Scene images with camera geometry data
_ _ _ _
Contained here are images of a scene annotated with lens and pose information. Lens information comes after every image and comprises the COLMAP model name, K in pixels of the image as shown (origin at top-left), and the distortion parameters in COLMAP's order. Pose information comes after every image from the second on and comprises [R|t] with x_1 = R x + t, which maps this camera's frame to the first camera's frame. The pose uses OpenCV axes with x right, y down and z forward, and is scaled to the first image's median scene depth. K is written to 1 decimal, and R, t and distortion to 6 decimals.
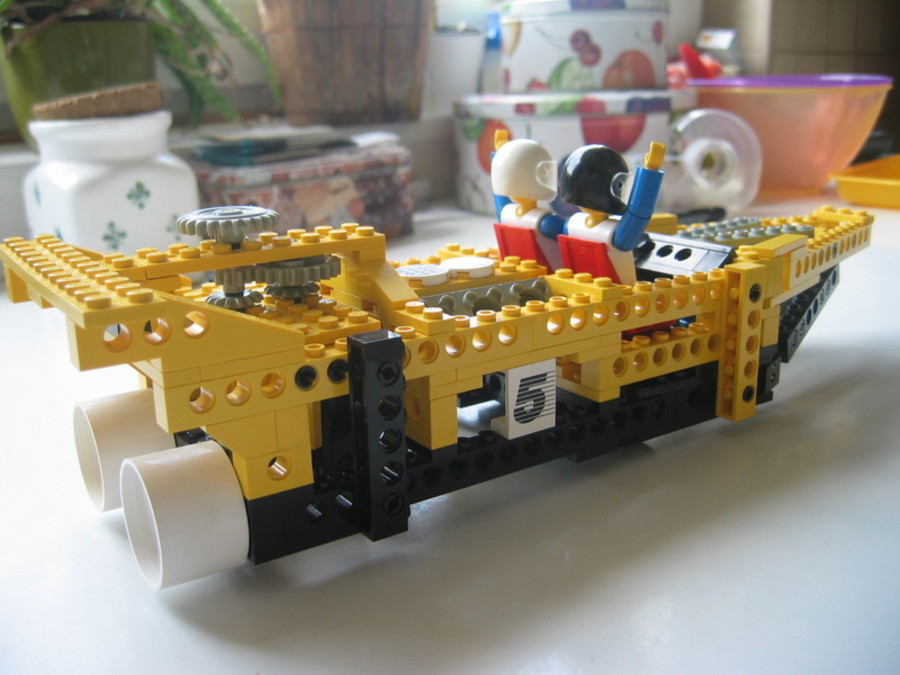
lens RADIAL K [[919.4, 0, 450.0], [0, 919.4, 337.5], [0, 0, 1]] dist [-0.120738, 0.056438]
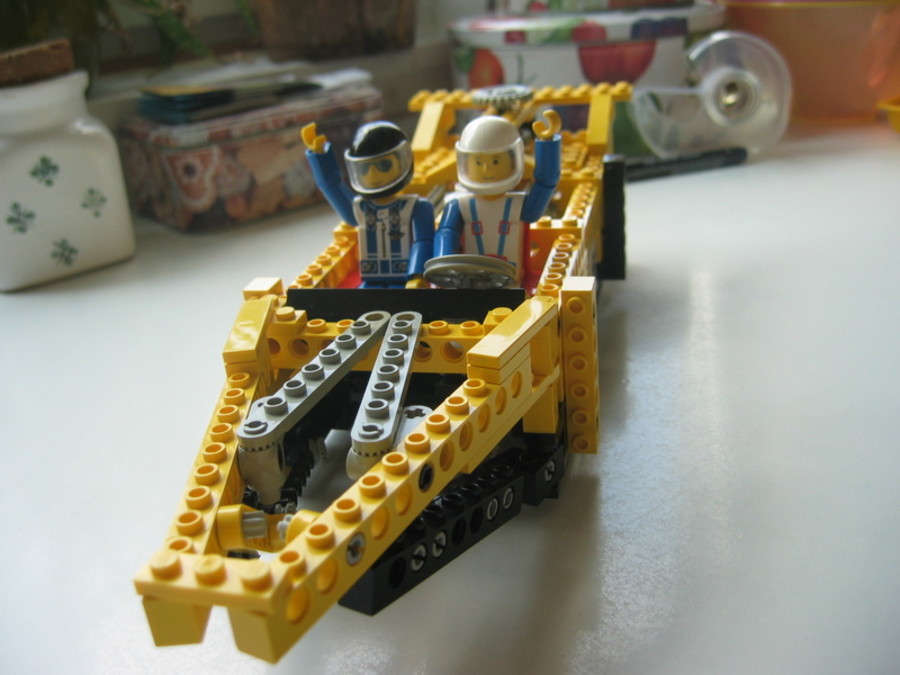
lens RADIAL K [[919.4, 0, 450.0], [0, 919.4, 337.5], [0, 0, 1]] dist [-0.120738, 0.056438]
pose [[0.994295, 0.000759, -0.106660, 0.114360], [0.011692, 0.993174, 0.116059, -0.067109], [0.106020, -0.116644, 0.987499, 0.100790]]
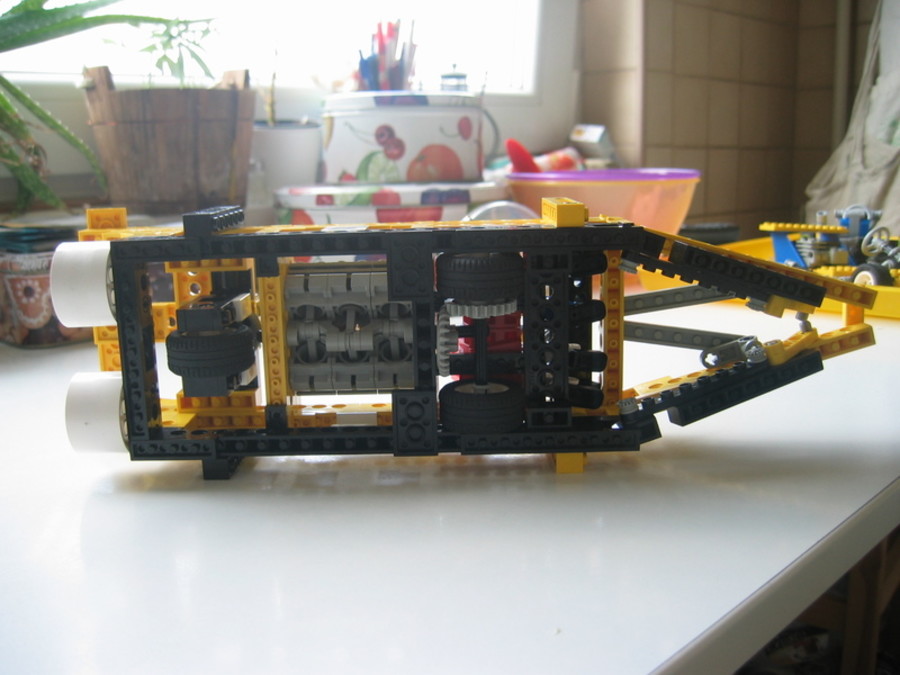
lens RADIAL K [[919.4, 0, 450.0], [0, 919.4, 337.5], [0, 0, 1]] dist [-0.120738, 0.056438]
pose [[0.999340, 0.010643, 0.034740, 0.191706], [-0.007344, 0.995570, -0.093739, 0.001063], [-0.035584, 0.093422, 0.994991, -0.024509]]
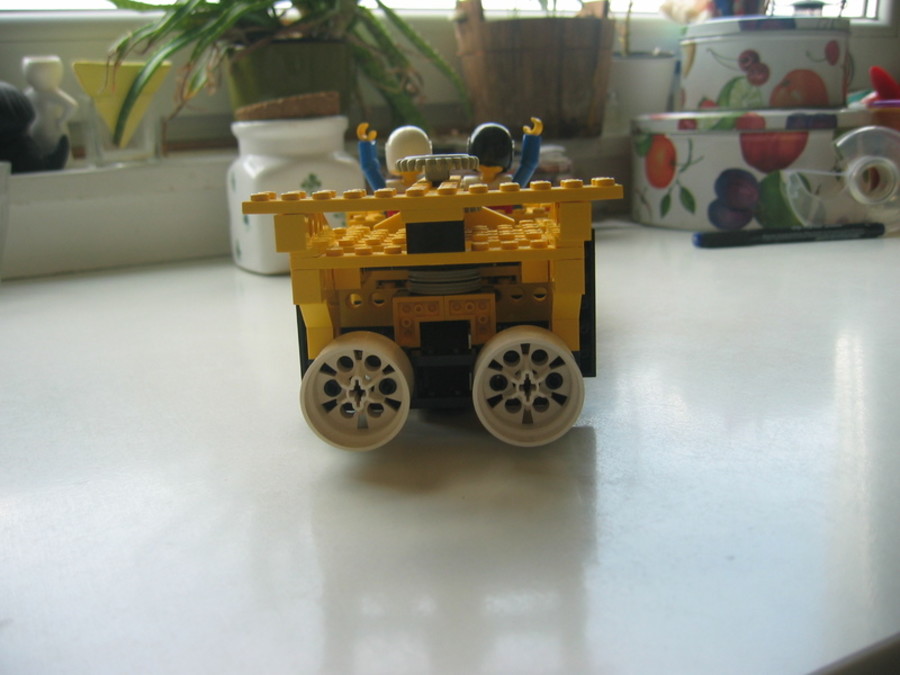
lens RADIAL K [[919.4, 0, 450.0], [0, 919.4, 337.5], [0, 0, 1]] dist [-0.120738, 0.056438]
pose [[0.957347, 0.066505, -0.281182, 0.131435], [-0.078295, 0.996451, -0.030895, 0.047140], [0.278129, 0.051592, 0.959157, -0.062638]]
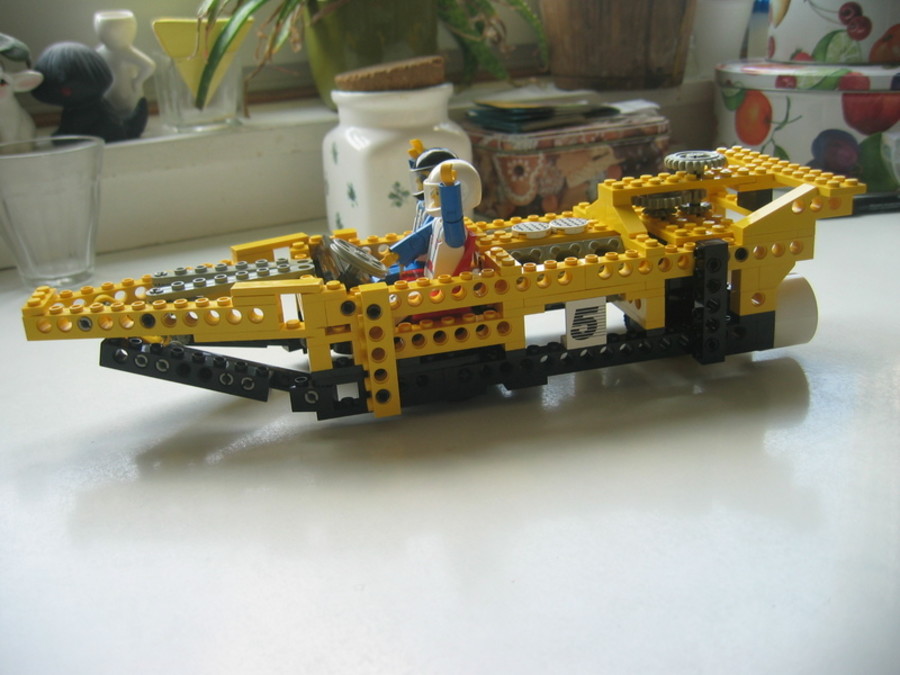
lens RADIAL K [[919.4, 0, 450.0], [0, 919.4, 337.5], [0, 0, 1]] dist [-0.120738, 0.056438]
pose [[0.962980, 0.090183, -0.254042, 0.000685], [-0.071115, 0.993985, 0.083287, -0.024701], [0.260025, -0.062138, 0.963601, -0.078651]]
_ _ _ _
» **Try it**:
Write out all of these lines again, swapping "top-left" for "upper-left" and keeping everything else the same, with the pictures left out.

» **Task answer**:
Contained here are images of a scene annotated with lens and pose information. Lens information comes after every image and comprises the COLMAP model name, K in pixels of the image as shown (origin at upper-left), and the distortion parameters in COLMAP's order. Pose information comes after every image from the second on and comprises [R|t] with x_1 = R x + t, which maps this camera's frame to the first camera's frame. The pose uses OpenCV axes with x right, y down and z forward, and is scaled to the first image's median scene depth. K is written to 1 decimal, and R, t and distortion to 6 decimals.
lens RADIAL K [[919.4, 0, 450.0], [0, 919.4, 337.5], [0, 0, 1]] dist [-0.120738, 0.056438]
lens RADIAL K [[919.4, 0, 450.0], [0, 919.4, 337.5], [0, 0, 1]] dist [-0.120738, 0.056438]
pose [[0.994295, 0.000759, -0.106660, 0.114360], [0.011692, 0.993174, 0.116059, -0.067109], [0.106020, -0.116644, 0.987499, 0.100790]]
lens RADIAL K [[919.4, 0, 450.0], [0, 919.4, 337.5], [0, 0, 1]] dist [-0.120738, 0.056438]
pose [[0.999340, 0.010643, 0.034740, 0.191706], [-0.007344, 0.995570, -0.093739, 0.001063], [-0.035584, 0.093422, 0.994991, -0.024509]]
lens RADIAL K [[919.4, 0, 450.0], [0, 919.4, 337.5], [0, 0, 1]] dist [-0.120738, 0.056438]
pose [[0.957347, 0.066505, -0.281182, 0.131435], [-0.078295, 0.996451, -0.030895, 0.047140], [0.278129, 0.051592, 0.959157, -0.062638]]
lens RADIAL K [[919.4, 0, 450.0], [0, 919.4, 337.5], [0, 0, 1]] dist [-0.120738, 0.056438]
pose [[0.962980, 0.090183, -0.254042, 0.000685], [-0.071115, 0.993985, 0.083287, -0.024701], [0.260025, -0.062138, 0.963601, -0.078651]]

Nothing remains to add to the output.